CW: So it’s clear, the battle this year is around what vision of humanity and which vision of the planet we want to have, it’s our job as social movements to really articulate that vision of those solutions that are coming from impacted peoples, impacted nations that are coming together to articulate a much more cohesive strategy around what to do…for that different vision and impact from the inside , outside and beyond these negotiations.

I: So what’s next? What can we expect?

CW: Right now there are plans for the Road to Paris that we’ve been mobilizing toward for years, such as a global mobilization that’s been called for May 30th and 31st to raise up our critique of the fossil fuel industry, and there’s a second date of action the week of September 26th to be able to lift up real solutions and alternatives. There have been mobilizations called for in November right before the COP 21 in Paris, and a call for decentralized actions all over the world in the different capitals to come together around sending that clear message to the UNFCCC, followed by an escalation of actions endings on December 12th in Paris.

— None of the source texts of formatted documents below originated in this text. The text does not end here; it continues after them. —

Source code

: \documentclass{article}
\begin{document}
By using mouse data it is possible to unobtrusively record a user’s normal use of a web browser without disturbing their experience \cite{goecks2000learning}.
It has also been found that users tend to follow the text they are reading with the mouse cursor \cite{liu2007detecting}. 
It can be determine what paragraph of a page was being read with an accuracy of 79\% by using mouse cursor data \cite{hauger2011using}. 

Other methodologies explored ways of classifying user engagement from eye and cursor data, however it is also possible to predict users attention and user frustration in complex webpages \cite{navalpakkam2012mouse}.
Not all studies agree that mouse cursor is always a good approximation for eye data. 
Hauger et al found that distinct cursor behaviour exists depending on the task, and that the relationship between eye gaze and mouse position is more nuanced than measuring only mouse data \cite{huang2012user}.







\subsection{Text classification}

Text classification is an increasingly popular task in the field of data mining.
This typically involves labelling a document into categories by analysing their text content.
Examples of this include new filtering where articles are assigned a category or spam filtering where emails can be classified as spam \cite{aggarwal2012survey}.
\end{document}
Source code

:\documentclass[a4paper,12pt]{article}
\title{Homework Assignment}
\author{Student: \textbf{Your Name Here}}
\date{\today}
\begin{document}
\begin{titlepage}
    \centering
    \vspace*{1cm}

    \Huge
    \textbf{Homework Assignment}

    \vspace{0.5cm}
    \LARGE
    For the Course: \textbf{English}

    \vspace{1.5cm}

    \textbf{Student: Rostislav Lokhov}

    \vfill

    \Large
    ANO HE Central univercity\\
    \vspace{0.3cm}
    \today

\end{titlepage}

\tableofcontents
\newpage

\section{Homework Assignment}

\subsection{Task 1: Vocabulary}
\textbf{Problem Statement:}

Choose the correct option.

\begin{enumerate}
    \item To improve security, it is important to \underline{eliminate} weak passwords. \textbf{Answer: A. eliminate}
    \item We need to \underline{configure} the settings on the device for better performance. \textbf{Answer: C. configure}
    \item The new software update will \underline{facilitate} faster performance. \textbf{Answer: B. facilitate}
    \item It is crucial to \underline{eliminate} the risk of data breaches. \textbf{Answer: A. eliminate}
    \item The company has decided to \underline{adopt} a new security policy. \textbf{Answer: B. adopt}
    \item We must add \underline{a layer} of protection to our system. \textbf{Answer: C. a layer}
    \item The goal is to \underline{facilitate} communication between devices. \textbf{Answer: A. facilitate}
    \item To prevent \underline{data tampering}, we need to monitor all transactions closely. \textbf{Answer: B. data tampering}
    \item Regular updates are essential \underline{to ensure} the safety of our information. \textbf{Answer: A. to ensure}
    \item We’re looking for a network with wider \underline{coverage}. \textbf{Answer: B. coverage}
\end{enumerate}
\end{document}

I: Finally, what do you see as the role of those in the US and the Global North, and what leadership and coordination do we need with the Global South?

ML: We need to fight back, we need to push back, we need to really mobilize from now until Paris and beyond and really push for People’s solutions and People’s alternatives and really be supporting local struggles because it has to be multi-level. We are targeting international policies because that’s an important space and we don’t want to get locked into a bad deal, but we also need to be supporting, equally, all the local struggles that are also going on…because those victories will help us in pushing back these corporate interests.

Led by grassroots communities of color, over 400,000 people filled the streets of New York on Sept 21, 2014 to protest the UN 2014 Climate Summit.  Photographer: Timothy Fadek/Bloomberg
Led by grassroots communities of color, over 400,000 people filled the streets of New York on Sept 21, 2014 to protest the UN 2014 Climate Summit. Photographer: Timothy Fadek/Bloomberg

CW: From Idle No More to the fast food strikes to the solidarity of non-Black folks with Black Lives Matter movement. In the US we have an incredible reimagining and recapturing of our radical roots. And people are really beginning to think of things with a vision, a vision of an alternative economy a different way of living, a different system other than capitalism, and people really beginning to connect their issues, their day to day issues to something more systematic.

ML: The key thing is to maintain and strengthen the solidarity between all of our movements…[to] strengthen the solidarity and coordination of our struggles so we can support each other North and South, build on each other’s strength, learn from each other’s struggles, and share strategies. * The Climate Space began as a venue at the World Social Forum 2013 in Tunisia to discuss the causes and impacts of climate change as well as the struggles, alternatives and strategies to address climate change.